It’s Not Just the Stock, It’s also the Industry
Strong industries lift even average companies, weak ones drag down the best. IMGELD Industry Rank shows the difference.
One of the most underestimated forces in the market is not the stock itself, but the industry it belongs to. Academic research consistently shows that a meaningful share of stock performance can be explained by its industry, especially during periods of stress or rotation.
But there is another layer investors often overlook: institutional flows into industry ETFs. When large asset managers rotate capital into a sector via ETFs, that demand doesn’t just affect the ETF. It translates directly into buying pressure on the underlying stocks in that industry.
How these institutional flows work
Many institutions don’t pick stocks one by one — they enter through the sector gateway by purchasing ETFs that group together dozens or even hundreds of companies.
When ETF demand rises, authorized participants replicate those inflows by purchasing the underlying stocks in the index.
How ImGeld integrates this
At ImGeld, every stock candidate we identify for potential long or short positions is evaluated not only on its own merits, but also within the context of its industry.
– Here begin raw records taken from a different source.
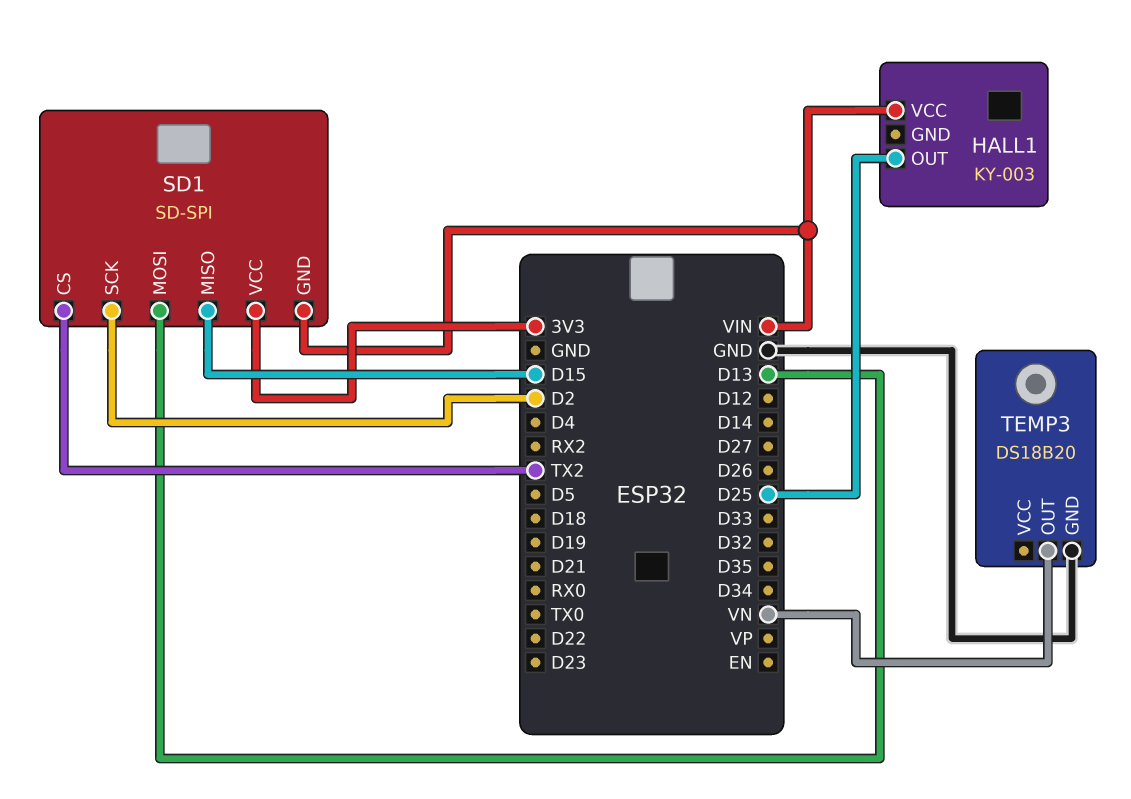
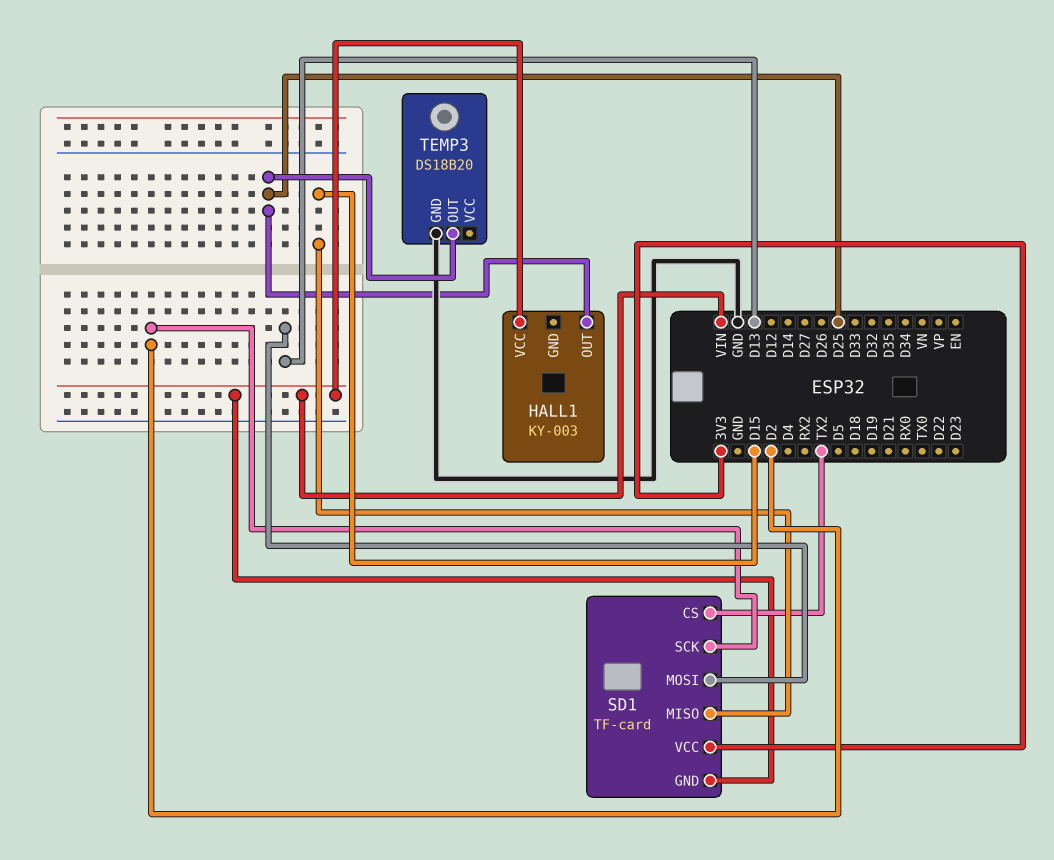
SD1: SD-SPI -> TF-card
TEMP3 pin OUT: VN -> D25

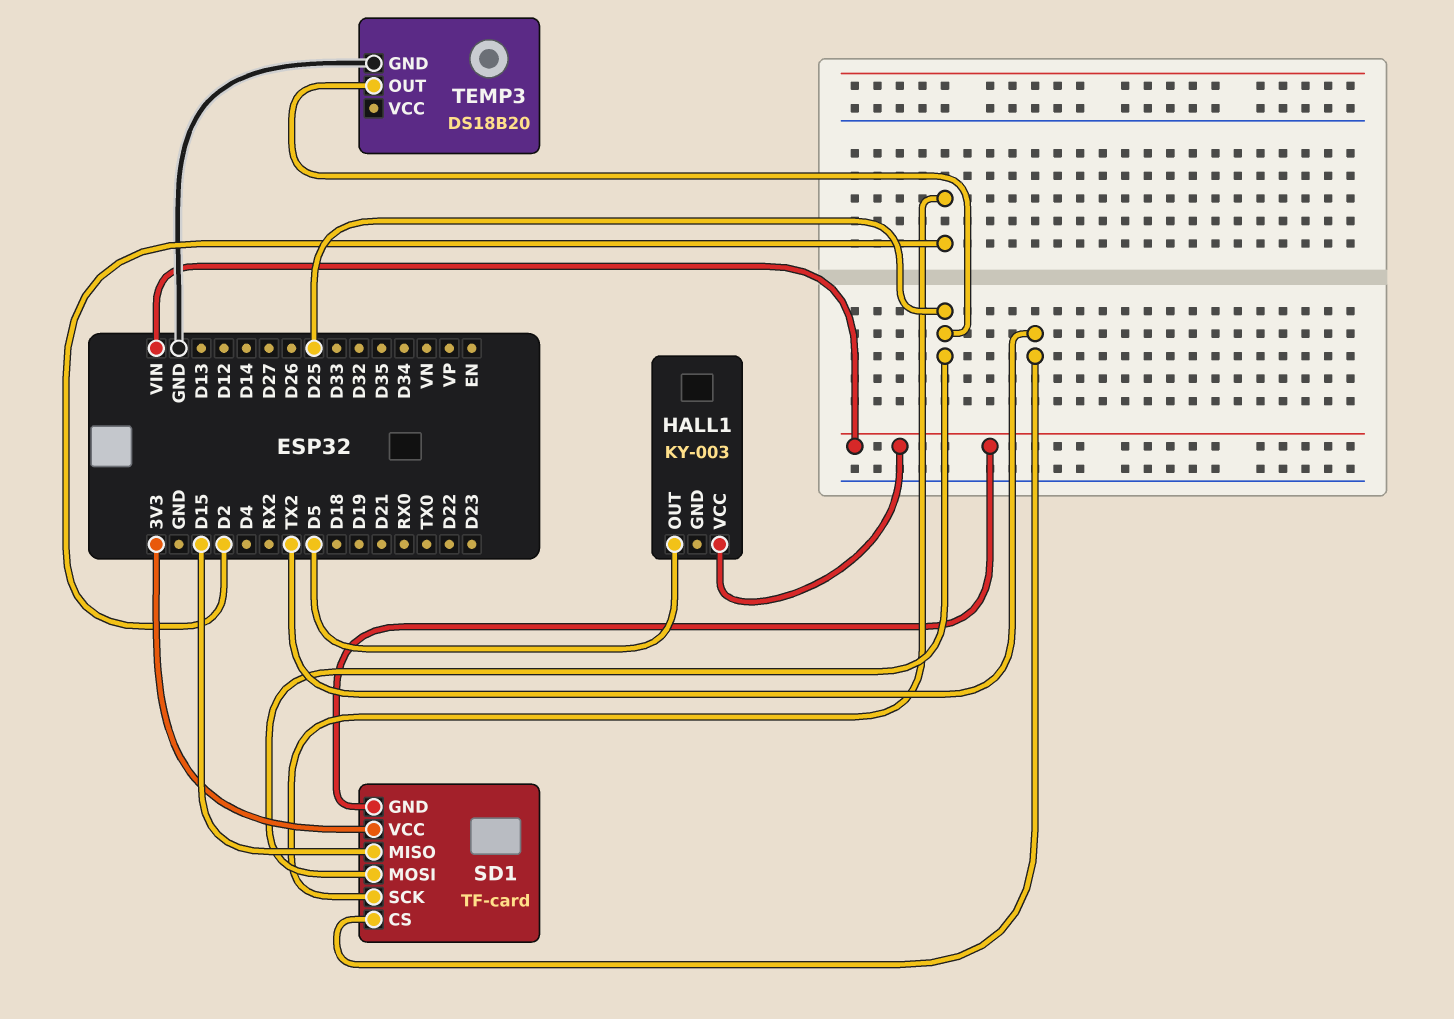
HALL1 pin OUT: D25 -> D5
SD1 pin MOSI: D13 -> D25

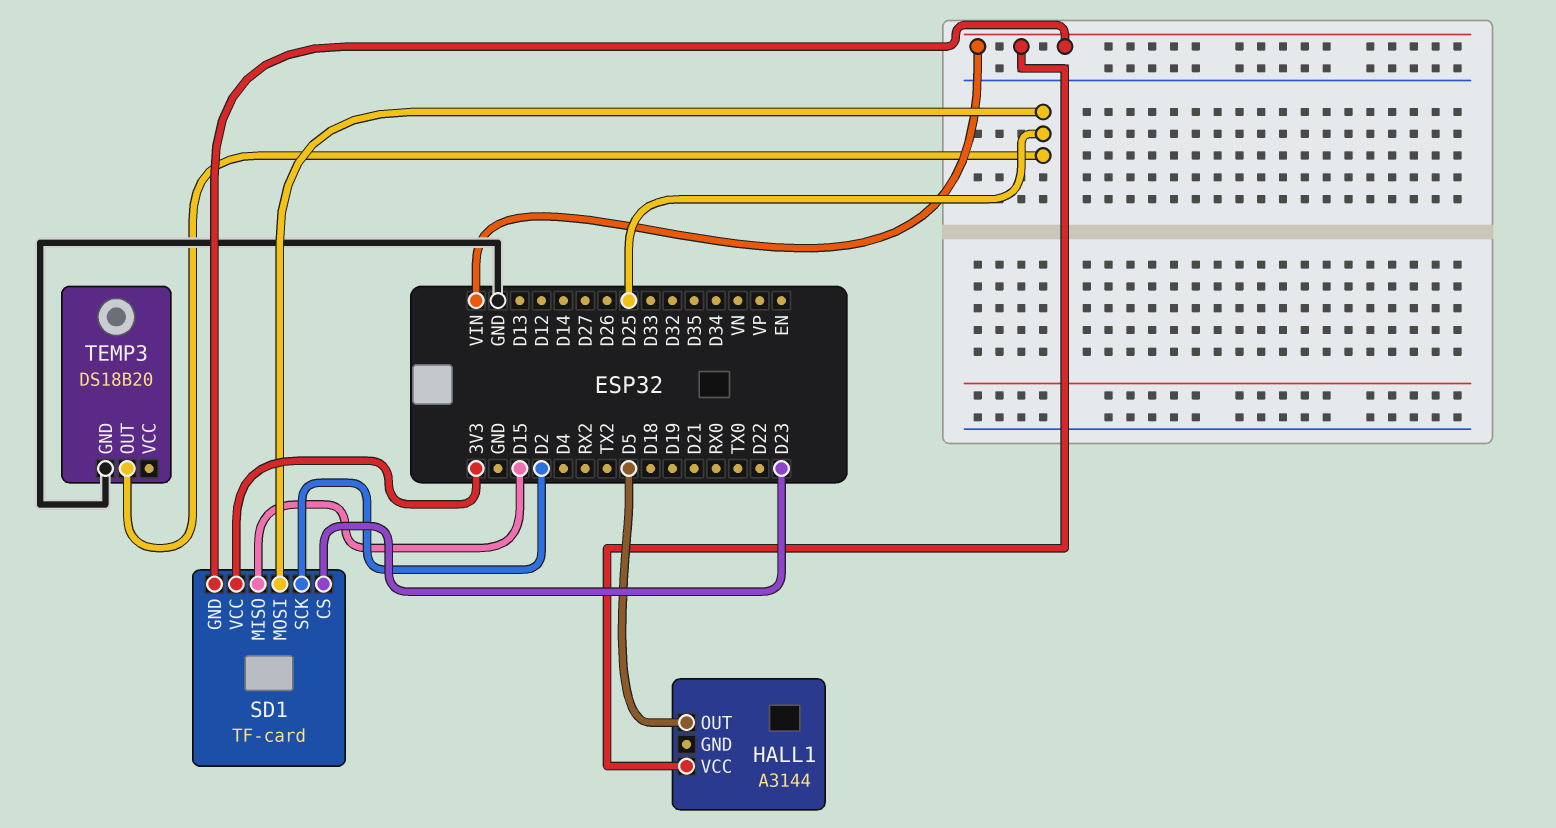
HALL1: KY-003 -> A3144
SD1 pin CS: TX2 -> D23

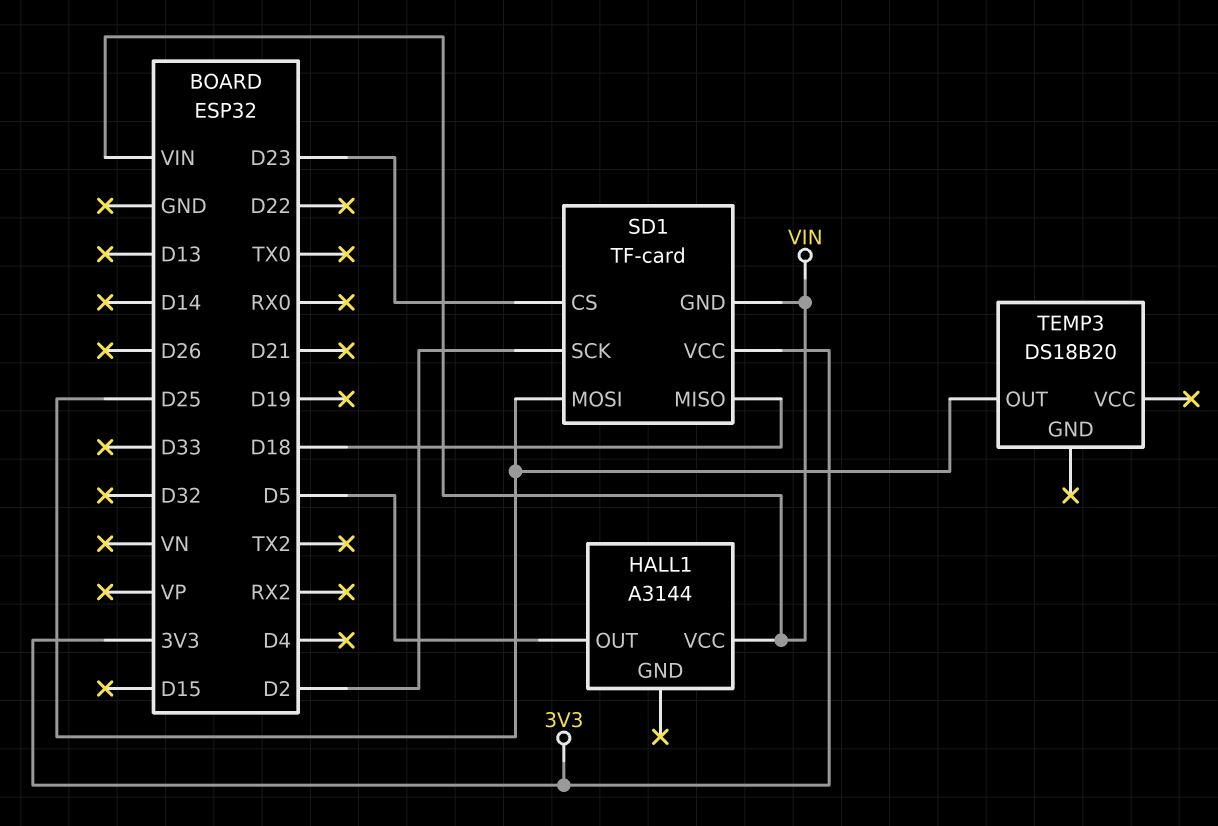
SD1 pin MISO: D15 -> D18
TEMP3 pin GND: GND -> none

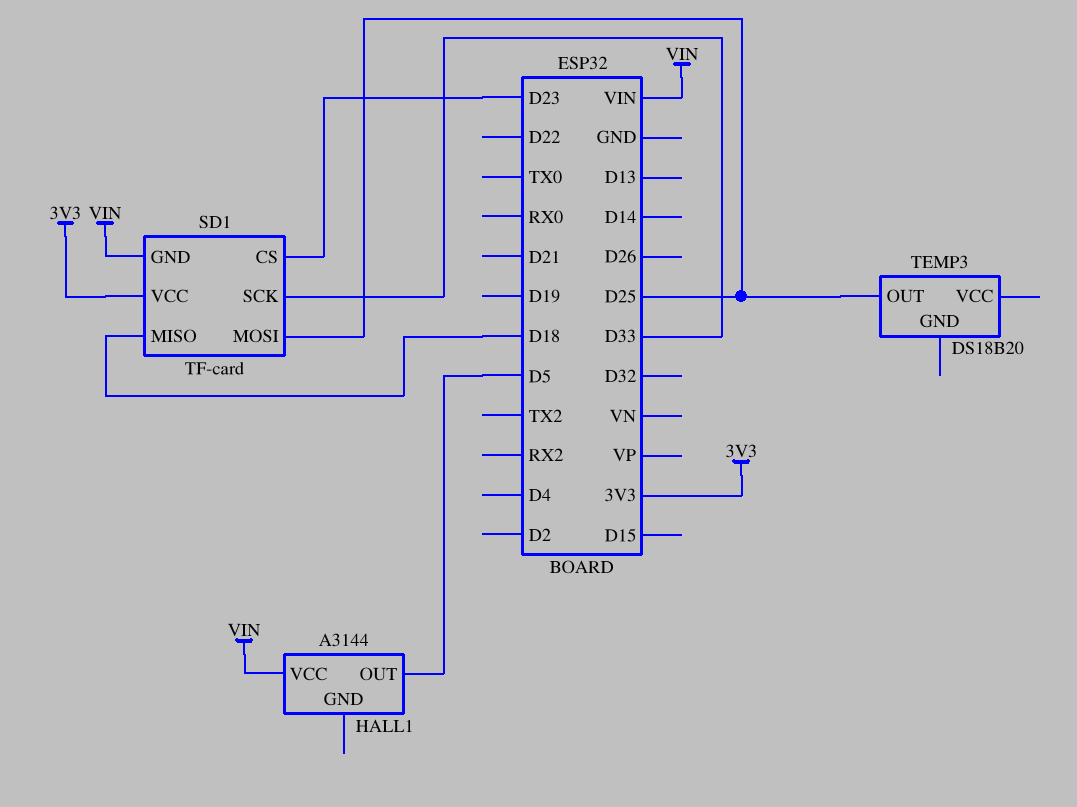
SD1 pin SCK: D2 -> D33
Alongside each stock, we provide an assessment of the industry it belongs to, based on both fundamental and technical variables.
This means the ideal setup is straightforward:
Long positions are best taken in industries with a ImGeld industry high score , where structural momentum and institutional flows provide tailwinds.
Short positions are best focused on industries with a ImGeld industry low score , where weakness and selling pressure are already in place.
Success rates rise when stock selection reflects industry trends, because trades that align with structural forces have far greater staying power than those that oppose them.